• Try it
Reproduce the data below word for word, setting aside any picture it holds.

--- START ---

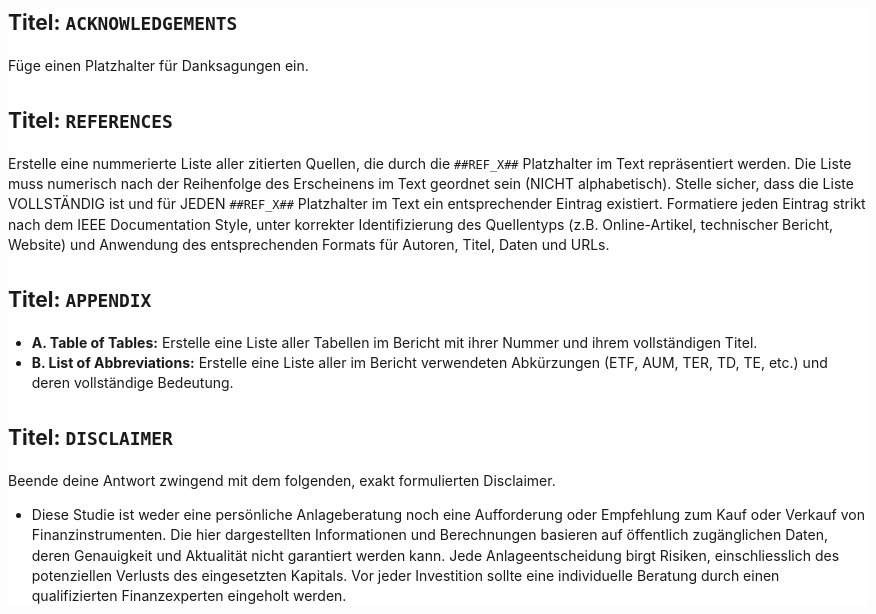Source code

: ## Titel: `ACKNOWLEDGEMENTS`
Füge einen Platzhalter für Danksagungen ein.

## Titel: `REFERENCES`
Erstelle eine nummerierte Liste aller zitierten Quellen, die durch die `##REF_X##` Platzhalter im Text repräsentiert werden. Die Liste muss numerisch nach der Reihenfolge des Erscheinens im Text geordnet sein (NICHT alphabetisch). Stelle sicher, dass die Liste VOLLSTÄNDIG ist und für JEDEN `##REF_X##` Platzhalter im Text ein entsprechender Eintrag existiert. Formatiere jeden Eintrag strikt nach dem IEEE Documentation Style, unter korrekter Identifizierung des Quellentyps (z.B. Online-Artikel, technischer Bericht, Website) und Anwendung des entsprechenden Formats für Autoren, Titel, Daten und URLs.

## Titel: `APPENDIX`
*   **A. Table of Tables:** Erstelle eine Liste aller Tabellen im Bericht mit ihrer Nummer und ihrem vollständigen Titel.
*   **B. List of Abbreviations:** Erstelle eine Liste aller im Bericht verwendeten Abkürzungen (ETF, AUM, TER, TD, TE, etc.) und deren vollständige Bedeutung.

## Titel: `DISCLAIMER`
Beende deine Antwort zwingend mit dem folgenden, exakt formulierten Disclaimer.
* Diese Studie ist weder eine persönliche Anlageberatung noch eine Aufforderung oder Empfehlung zum Kauf oder Verkauf von Finanzinstrumenten. Die hier dargestellten Informationen und Berechnungen basieren auf öffentlich zugänglichen Daten, deren Genauigkeit und Aktualität nicht garantiert werden kann. Jede Anlageentscheidung birgt Risiken, einschliesslich des potenziellen Verlusts des eingesetzten Kapitals. Vor jeder Investition sollte eine individuelle Beratung durch einen qualifizierten Finanzexperten eingeholt werden.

--- END ---

• Answer box
Source code

: ## Titel: `ACKNOWLEDGEMENTS`
Füge einen Platzhalter für Danksagungen ein.

## Titel: `REFERENCES`
Erstelle eine nummerierte Liste aller zitierten Quellen, die durch die `##REF_X##` Platzhalter im Text repräsentiert werden. Die Liste muss numerisch nach der Reihenfolge des Erscheinens im Text geordnet sein (NICHT alphabetisch). Stelle sicher, dass die Liste VOLLSTÄNDIG ist und für JEDEN `##REF_X##` Platzhalter im Text ein entsprechender Eintrag existiert. Formatiere jeden Eintrag strikt nach dem IEEE Documentation Style, unter korrekter Identifizierung des Quellentyps (z.B. Online-Artikel, technischer Bericht, Website) und Anwendung des entsprechenden Formats für Autoren, Titel, Daten und URLs.

## Titel: `APPENDIX`
*   **A. Table of Tables:** Erstelle eine Liste aller Tabellen im Bericht mit ihrer Nummer und ihrem vollständigen Titel.
*   **B. List of Abbreviations:** Erstelle eine Liste aller im Bericht verwendeten Abkürzungen (ETF, AUM, TER, TD, TE, etc.) und deren vollständige Bedeutung.

## Titel: `DISCLAIMER`
Beende deine Antwort zwingend mit dem folgenden, exakt formulierten Disclaimer.
* Diese Studie ist weder eine persönliche Anlageberatung noch eine Aufforderung oder Empfehlung zum Kauf oder Verkauf von Finanzinstrumenten. Die hier dargestellten Informationen und Berechnungen basieren auf öffentlich zugänglichen Daten, deren Genauigkeit und Aktualität nicht garantiert werden kann. Jede Anlageentscheidung birgt Risiken, einschliesslich des potenziellen Verlusts des eingesetzten Kapitals. Vor jeder Investition sollte eine individuelle Beratung durch einen qualifizierten Finanzexperten eingeholt werden.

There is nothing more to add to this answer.